1918 în contex

Centrul pentru Studiul Democrației a lansat o serie de viniete care pun 1918 în context și pe care le vom relua aici. Primul episod este despre PNB.

1918 marked the end of the European civil war but also the emergence of many new states in Eastern and Central Europe. Romania, Serbia and Bulgaria were independent already but Austria, Hungary, Czechoslovakia, Poland and the Baltics emerged anew from the ashes of the Habsburg and Tsarist empires. Today, as ethnocentrism and navel gazing grips the region, the within-region and cross regional comparison of how they fared in the last century of turmoil and calm cycles is urgently needed.

A few weeks ago Cornel Ban (City University of London) and Aurelian Giugal (The Research Institute of the University of Bucharest (ICUB)) launched a few comparative forays into the descriptive statistics that structure the comparative economic and social development of select countries from the region, with Romania, Hungary, Poland (and sometimes Serbia) as the core ECE cases and Portugal, Brazil and Turkey as the cases providing cross-regional insights. While Hungary started from a comparably superior point in 1918, all other cases had roughly similar levels of development. To our knowledge this is the first comparative intra- and inter-regional endeavor that aims for such comparisons across datasets that span up to 100 years.

The vignettes with data will be published by CSD every few days until December 1 first with macro data on GDP and then with core determinants of long-term development: industrialization, export complexity, social development etc.

Onwards to GDP: if we look at GDP per capita expressed in 2011 dollars (figures 1 below) we note the spectacular yearly GDP growth of all these countries during the postwar period, with two spurts in the 1960s and the 2000s. If we take 1920 as a benchmark, the starting point does not anticipate much. Hungary was by far the most prosperous of them and Romania the least, with Turkey doing better than the latter during the interbellum years. During the Cold War both Romania and Hungary experience spectacular catch-up growth so that by 1999 Hungary is still the wealthiest in the pack and Romania overtakes both Turkey and Brazil.

The transformation of real existing socialism into real existing capitalism led to a lost decade for both Romania, Poland and Hungary in the 1990s with a drastic collapse followed by hectic and insubstantial recoveries. The situation is particularly dramatic in Romania, where the lost decade means falling below the GDP figures of both Turkey and Brazil.

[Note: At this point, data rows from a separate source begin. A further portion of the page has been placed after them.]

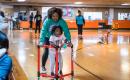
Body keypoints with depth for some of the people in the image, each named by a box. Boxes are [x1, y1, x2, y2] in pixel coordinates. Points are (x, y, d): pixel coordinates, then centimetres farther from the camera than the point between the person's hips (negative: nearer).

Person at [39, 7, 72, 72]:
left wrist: (69, 41, -36)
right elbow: (43, 31, -36)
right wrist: (41, 41, -47)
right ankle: (43, 66, 16)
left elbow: (66, 31, -27)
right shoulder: (47, 21, -29)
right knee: (46, 52, -4)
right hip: (48, 38, -1)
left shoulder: (62, 22, -25)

In contrast, both Portugal, an EU member state sprints ahead in tandem with Turkey until the European financial crisis shaves off some of the Portuguese performance.

As in the case of Portugal during the late 1980s and 1990s, EU membership propels both Romania, Poland and Hungary onto a strong growth path between 2000 and 2008, with the strong recovery after 2011 drastically cutting the gap between them and Portugal, a country whose recovery was much weaker. The Polish record is most striking here, with this country slated to soon overtake Portugal. Although until 2014 Brazil was hailed as a success (BRICS) story, in terms of adjusted output performance it lags behind the two East European economies as well as Turkey, a country whose performance is neck in neck with Romania’s.

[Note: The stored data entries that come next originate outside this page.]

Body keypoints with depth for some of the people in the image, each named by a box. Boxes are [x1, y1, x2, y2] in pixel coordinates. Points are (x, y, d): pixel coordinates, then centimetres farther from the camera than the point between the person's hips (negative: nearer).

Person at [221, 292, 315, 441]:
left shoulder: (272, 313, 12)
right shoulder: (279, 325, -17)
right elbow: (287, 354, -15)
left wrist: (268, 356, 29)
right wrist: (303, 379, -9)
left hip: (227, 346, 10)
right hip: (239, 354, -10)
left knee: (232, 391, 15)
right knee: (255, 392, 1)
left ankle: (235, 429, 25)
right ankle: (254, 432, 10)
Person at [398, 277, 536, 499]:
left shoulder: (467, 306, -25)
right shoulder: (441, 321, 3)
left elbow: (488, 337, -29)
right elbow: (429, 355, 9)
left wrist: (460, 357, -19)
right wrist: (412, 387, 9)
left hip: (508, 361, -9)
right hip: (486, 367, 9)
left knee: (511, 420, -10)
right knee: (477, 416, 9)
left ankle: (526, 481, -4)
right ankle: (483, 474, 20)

Figure 1: Real GDP per capita in 2011US$, 2011 benchmark (Source: Authors’ calculations based on the Maddison Project Database, version 2018. Bolt, Jutta, Robert Inklaar, Herman de Jong and Jan Luiten van Zanden (2018), “Rebasing ‘Maddison’: new income comparisons and the shape of long-run economic development” Maddison Project Working Paper, no. 10, available for download at www.ggdc.net/maddison).